It’s not, of course, as if Dole were running against a man with a capacity to inspire fear and trembling. But Clinton is the president and brings with him into any real room or even electronic setting the imposing and somewhat intimidating aura of his office. And that’s what Dole the Unscary, Dole trailing the apparent “kick me” sign is up against.
You want evidence? Start with the unrelenting assaults, ridicule and contempt dished out all year by his supposed friends and party brethren – without the slightest sign of anxiety about being overheard by Dole or causing him discomfort or displeasure. Republican analysts have been competing with each other to say publicly what a rotten candidate they think he is or would be. These have not necessarily been people with a burning passion for some other candidate, but rather people ostentatiously shopping around for any alternative, all the while saying what a turkey the favorite is. Now, with condescension they say they will of course vote for him . . . but sigh . . . There’s not a one among these voluble, unembarrassed observers who seems to have undergone a moment of worry about whether it was politically prudent to sound off in this fashion against the guy who was going to be their nominee and conceivably their president.
Consider Dole’s staff. Will they still be publicly quarreling and rearranging their duties on Election Day? Will they be taking credit for Dole’s actions? Dole gave a good and important speech announcing his decision to leave the Senate. Article after article immediately explained who had written the speech and who had thought of the idea of resignation, whereat criticism started being heard that it was a phony speech because Dole hadn’t thought of it, etc. Now, it is worth noting here that no one takes credit for the boss’s successes more lavishly than some on the Clinton staff, and it is also the case that both Clintons’ persona makeovers by others are regularly chronicled in the press. And, in any case, innumerable ghostwriters for presidents and others have long since dropped the “ghost” part of the formulation, stepping into the spotlight almost before the guy delivering their words stepped out of it. So none of this is unique. But it is surely acute in Dole’s case and part of a larger pattern in which he is treated with practically no deference at all.

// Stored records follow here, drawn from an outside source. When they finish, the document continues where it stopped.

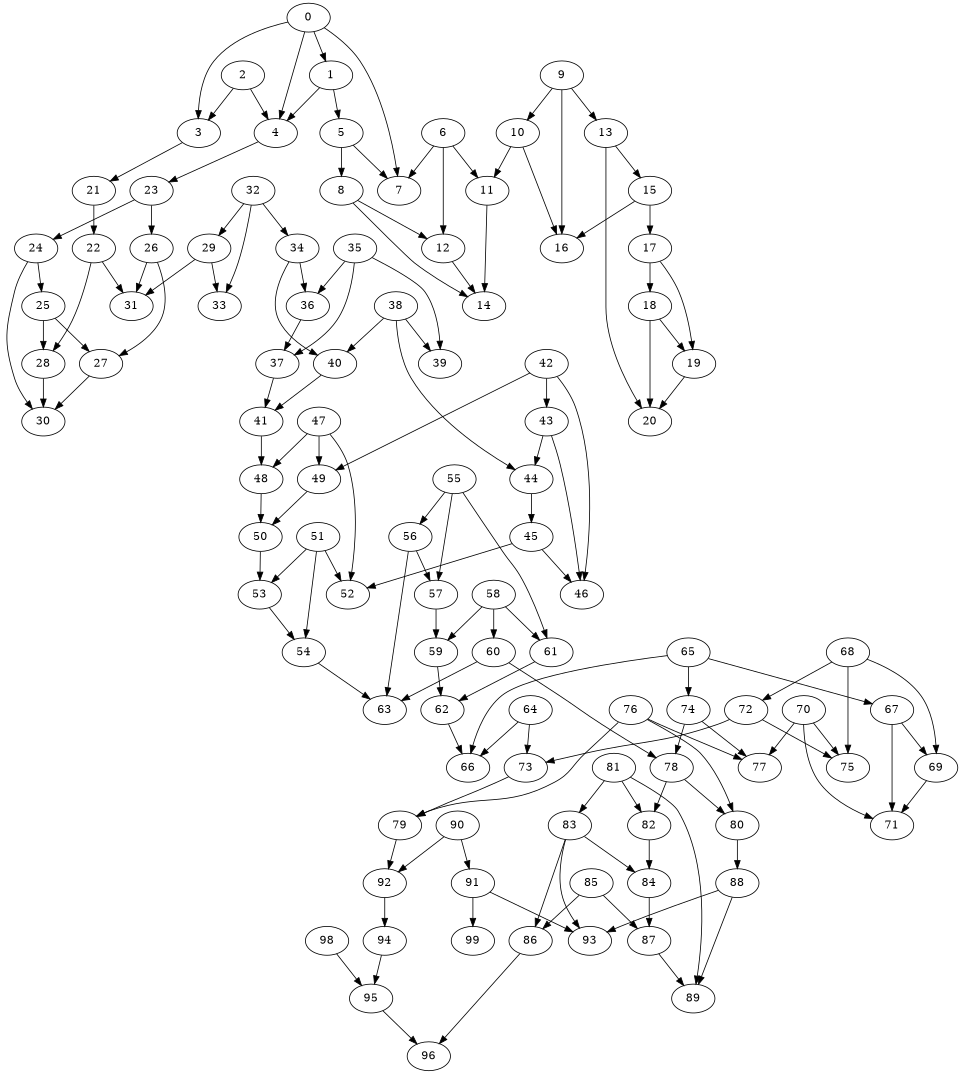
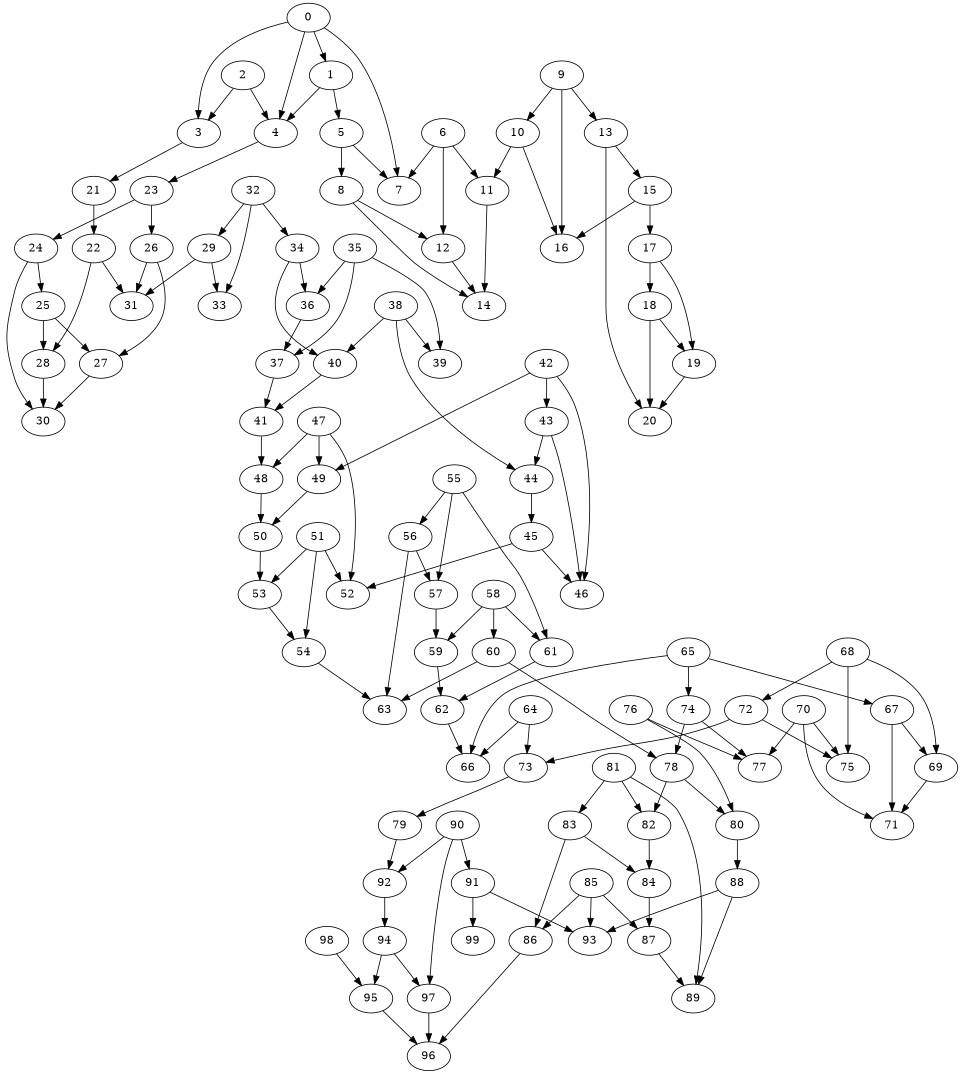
  digraph {
    0
    1
    3
    4
    7
    5
    21
    23
    8
    2
    22
    12
    14
    6
    11
    9
    10
    13
    16
    15
    20
    17
    18
    19
    28
    31
    24
    26
    30
    25
    27
    29
    33
    32
    34
    36
    40
    37
    41
    35
    39
    48
    38
    44
    45
    50
    42
    43
    46
    49
    52
    47
    53
    54
    51
    63
    55
    56
    57
    61
    59
    62
    58
    60
    78
    66
    64
    73
    79
    65
    67
    74
    69
    71
    77
    68
    72
    75
    70
    92
    80
    82
    76
    88
    84
    94
    89
    93
    81
    83
    86
    87
    96
    85
    90
    91
+   97
    99
    95
    98
    0 -> 1
    0 -> 3
    0 -> 4
    0 -> 7
    1 -> 4
    1 -> 5
    3 -> 21
    4 -> 23
    5 -> 7
    5 -> 8
    21 -> 22
    23 -> 24
    23 -> 26
    8 -> 12
    8 -> 14
    2 -> 3
    2 -> 4
    22 -> 28
    22 -> 31
    12 -> 14
    6 -> 7
    6 -> 12
    6 -> 11
    11 -> 14
    9 -> 10
    9 -> 13
    9 -> 16
    10 -> 11
    10 -> 16
    13 -> 15
    13 -> 20
    15 -> 16
    15 -> 17
    17 -> 18
    17 -> 19
    18 -> 20
    18 -> 19
    19 -> 20
    28 -> 30
    24 -> 30
    24 -> 25
    26 -> 31
    26 -> 27
    25 -> 28
    25 -> 27
    27 -> 30
    29 -> 31
    29 -> 33
    32 -> 29
    32 -> 33
    32 -> 34
    34 -> 36
    34 -> 40
    36 -> 37
    40 -> 41
    37 -> 41
    41 -> 48
    35 -> 36
    35 -> 37
    35 -> 39
    48 -> 50
    38 -> 40
    38 -> 39
    38 -> 44
    44 -> 45
    45 -> 46
    45 -> 52
    50 -> 53
    42 -> 43
    42 -> 46
    42 -> 49
    43 -> 44
    43 -> 46
    49 -> 50
    47 -> 48
    47 -> 49
    47 -> 52
    53 -> 54
    54 -> 63
    51 -> 52
    51 -> 53
    51 -> 54
    55 -> 56
    55 -> 57
    55 -> 61
    56 -> 63
    56 -> 57
    57 -> 59
    61 -> 62
    59 -> 62
    62 -> 66
    58 -> 61
    58 -> 59
    58 -> 60
    60 -> 63
    60 -> 78
    78 -> 80
    78 -> 82
    64 -> 66
    64 -> 73
    73 -> 79
    79 -> 92
    65 -> 66
    65 -> 67
    65 -> 74
    67 -> 69
    67 -> 71
    74 -> 78
    74 -> 77
    69 -> 71
    68 -> 69
    68 -> 72
    68 -> 75
    72 -> 73
    72 -> 75
    70 -> 71
    70 -> 77
    70 -> 75
    92 -> 94
    80 -> 88
    82 -> 84
-   76 -> 79
    76 -> 77
    76 -> 80
    88 -> 89
    88 -> 93
    84 -> 87
+   94 -> 97
    94 -> 95
    81 -> 82
    81 -> 89
    81 -> 83
    83 -> 84
    83 -> 86
    86 -> 96
    87 -> 89
-   83 -> 93
+   85 -> 93
    85 -> 86
    85 -> 87
    90 -> 92
    90 -> 91
+   90 -> 97
    91 -> 93
    91 -> 99
+   97 -> 96
    95 -> 96
    98 -> 95
  }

The press naturally picks it up, although as an institution it doesn’t usually need much encouragement in this line of attack. Dole merely loosens his tie or – in an act regarded as near revolutionary – removes it and he is made endless fun of. His manner of speaking, his snafus, his inadequacies are dissected to the point of something like actual deconstruction of the man. Bob Dole the campaigner, as a consequence, often doesn’t look so much like a hunter as like someone being hunted. Just about anyone can do whatever he pleases to him.
People used to be scared of Dole’s legendary scathing wit: he could be funny and mean and take your head off before you even saw the cutlass coming. That aspect of his personality has either been mellowed or put away, but it doesn’t much matter since that was not the particular kind of fear he needs now to be able to inspire as a credible presidential candidate. He needs to be able to do something analagous to what governments do in successful negotiations and power relationships generally: believably convey that they have power and strength they are willing to put at the service of their interests, that there are limits to their willingness to take abuse or go along, that they are going somewhere whether you are planning to go with them or not and that you might just want to think about the wisdom of joining up. It is not brute force or some silly threat of revenge that is activated in this kind of approach. It is the power of conviction and confidence in it.
Maybe Dole needs to commit a couple of ritual (if well-deserved) staff firings. Maybe he needs to smack back bigtime at a couple of the self-indulgent critics on his own side to indicate that at a minimum what they’re doing doesn’t come free. He certainly needs to enmesh himself with a more impressive group of colleagues – peers, really, from the Senate and the party – so that he would seem less of a darting, lone target and take on more political heft and size. He is, after all, up against the whole White House and institution of the presidency, not just some comparable lone guy in satin trunks in the middle of the ring. And he needs to establish some distance between himself and the ever-present mike, as well as himself and the ever-present crowd. I don’t mean he should forgo the close-up and personal campaigning that he reportedly is doing well at now in small towns across the country. I mean that in addressing those crowds as well as every other prospective voter, he needs to convey the power of a man who knows what needs to be done and has the self-confidence and audacity to do it, even at the risk of causing displeasure and taking political heat. That is also the power of someone who can and might just win. People, possibly even including those who have professed to be for him all the while bad-mouthing up an anti-Dole storm, might change their tune. Dole has to make it seem reckless or foolish or even dangerous for them to kick him around in public. I don’t know if he can, only that he hasn’t begun to do that yet.